My wife and I are almost 40, so we waited a long time to buy our first house.
We found a plot of land in Austin in a newer community 20 minutes away from downtown. And even though Austin is a liberal bastion within the wider conservative Texas, we feel much safer here.
Our bills are about the same in Texas as California.
We’re paying slightly more in utilities since moving from an apartment to a house, but it’s not much greater in the grand scheme of things given it’s just my wife and I with no kids, and we have a new build with efficient appliances and insulation.
The mortgage payment on our home is 10% less than the cost of our Bay Area apartment, which was well over $3,000 a month. That goes to show just how expensive living in the city was.
I’ve gone to Austin on many personal and work trips and enjoyed my time there.
The food is great, and since I write jazz and electronic music, I’ve found the music scene here to be very robust.
I’ve found that Austin is a much more social city than San Francisco, too. I like the fact that the first question people ask you in Austin is, “What are you into? What kind of music do you like? What are your hobbies?” As opposed to in San Francisco, people always ask, “What do you do?”
Everyone here isn’t trying to one-up each other on how much money they make or how important they are. The pace of life in Austin is just a bit more sane.
The one thing I will miss about San Francisco is Muir Woods. My wife and I love to hike, and there was nothing better than walking around the redwoods and wilderness.
This past week we also experienced the severe winter storm along with the rest of Texas.
We got several feet of snow, which my dog Dash loved. We experienced rolling blackouts, where we had power for about 30 minutes and then none for two hours or so.
Luckily, we only lost power and water for about two days, but everything is back now.
People say you need to move to Silicon Valley or New York to network, but I don’t really think that’s true.
I think you can do the same networking online.
When I came to California, I had a lot of good contacts, and I left with more people I met there, but these are people I could have connected with even not being there. I just don’t buy that location really matters for a lot of this work.
A lot of tech companies, like Google, have always offered some form of remote work. I knew that if Google was offering it, every company would eventually.
Many jobs in tech and other sectors like media, marketing, and finance can be done from anywhere. So I wasn’t willing to pay what I considered bubble pricing to live next to a strip mall in Northern California.
I have no regrets moving out of San Francisco to Texas. My anxiety levels have gone down exponentially since leaving.
I have nothing but love for San Francisco. I want the city to survive and thrive, do better on housing issues, address homelessness, and figure out all of the infrastructure and traffic issues because it’s become a crazy place to live in.
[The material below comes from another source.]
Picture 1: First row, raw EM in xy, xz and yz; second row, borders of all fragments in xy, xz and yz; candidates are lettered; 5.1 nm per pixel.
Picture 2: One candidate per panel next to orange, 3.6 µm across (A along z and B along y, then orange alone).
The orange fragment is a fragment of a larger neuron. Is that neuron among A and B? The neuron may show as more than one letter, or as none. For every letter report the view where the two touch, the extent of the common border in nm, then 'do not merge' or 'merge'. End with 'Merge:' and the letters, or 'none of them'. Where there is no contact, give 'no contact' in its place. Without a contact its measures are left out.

I also think that’s emblematic of the late stage of the economic cycle.
As more companies move their headquarters and offices to Texas, like Google, Oracle, Apple, and Facebook, all of the leadership and the key product people who historically have always been in California or New York or London will move out here, too. I also think in Texas there isn’t that anti-tech sentiment seen in San Francisco.
For those thinking of leaving the city for suburbia and worried it will be boring, I haven’t found that to be true at all.
For me, it’s nice to be somewhere a little bit slower pace, for now.